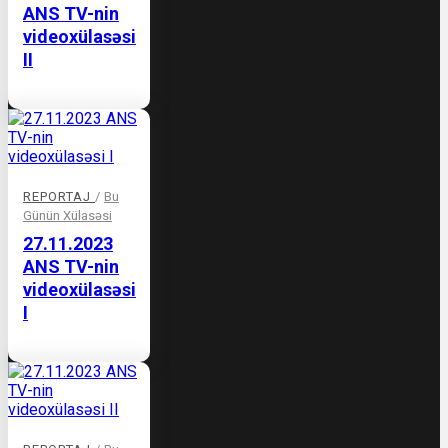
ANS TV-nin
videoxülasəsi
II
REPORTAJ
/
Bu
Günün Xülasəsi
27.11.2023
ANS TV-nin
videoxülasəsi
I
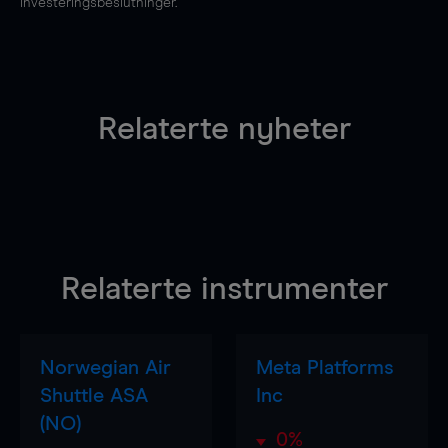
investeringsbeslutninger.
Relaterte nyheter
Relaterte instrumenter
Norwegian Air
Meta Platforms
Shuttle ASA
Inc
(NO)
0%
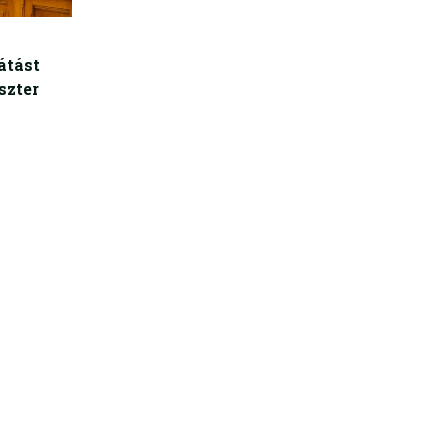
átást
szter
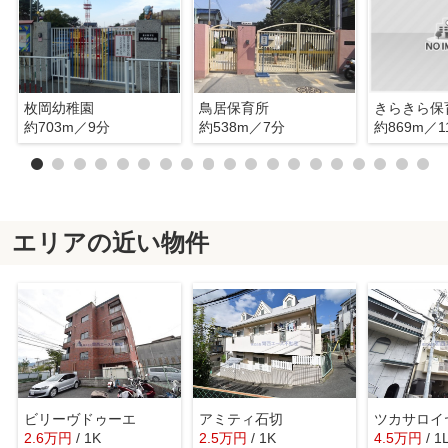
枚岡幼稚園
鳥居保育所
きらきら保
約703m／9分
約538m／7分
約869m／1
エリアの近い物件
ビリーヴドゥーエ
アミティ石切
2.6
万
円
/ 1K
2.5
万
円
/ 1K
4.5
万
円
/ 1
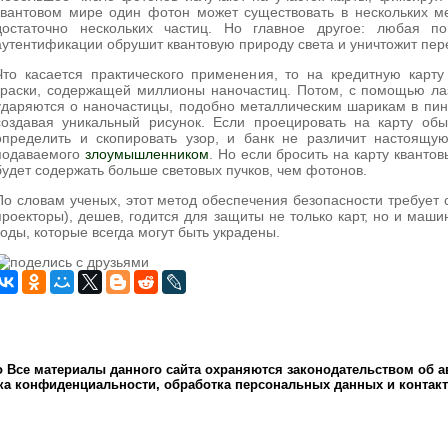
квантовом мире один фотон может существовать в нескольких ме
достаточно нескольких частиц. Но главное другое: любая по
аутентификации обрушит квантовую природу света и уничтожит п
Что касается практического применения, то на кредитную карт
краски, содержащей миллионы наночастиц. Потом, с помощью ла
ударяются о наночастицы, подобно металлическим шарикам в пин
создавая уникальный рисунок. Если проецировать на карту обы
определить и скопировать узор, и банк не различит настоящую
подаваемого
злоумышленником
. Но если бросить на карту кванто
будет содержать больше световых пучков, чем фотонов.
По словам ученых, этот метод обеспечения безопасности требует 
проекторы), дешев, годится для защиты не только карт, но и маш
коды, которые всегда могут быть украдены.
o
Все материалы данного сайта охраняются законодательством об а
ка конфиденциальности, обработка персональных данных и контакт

++++++++++++++++++++

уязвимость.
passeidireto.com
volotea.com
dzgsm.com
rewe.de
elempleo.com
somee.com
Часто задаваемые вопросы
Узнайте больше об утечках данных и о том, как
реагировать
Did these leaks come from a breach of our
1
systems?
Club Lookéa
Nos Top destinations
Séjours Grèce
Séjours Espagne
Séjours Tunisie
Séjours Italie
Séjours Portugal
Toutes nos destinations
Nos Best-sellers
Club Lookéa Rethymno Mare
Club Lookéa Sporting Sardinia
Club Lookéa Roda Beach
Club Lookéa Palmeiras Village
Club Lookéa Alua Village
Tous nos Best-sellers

++++++++++++++++++++

Exercise
Within the listing above, the range opens at the line with "Club Lookéa Rethymno Mare" and closes at the line with "Tous nos Best-sellers". Reproduce exactly the lines of that range, including both ends.

Result
Club Lookéa Rethymno Mare
Club Lookéa Sporting Sardinia
Club Lookéa Roda Beach
Club Lookéa Palmeiras Village
Club Lookéa Alua Village
Tous nos Best-sellers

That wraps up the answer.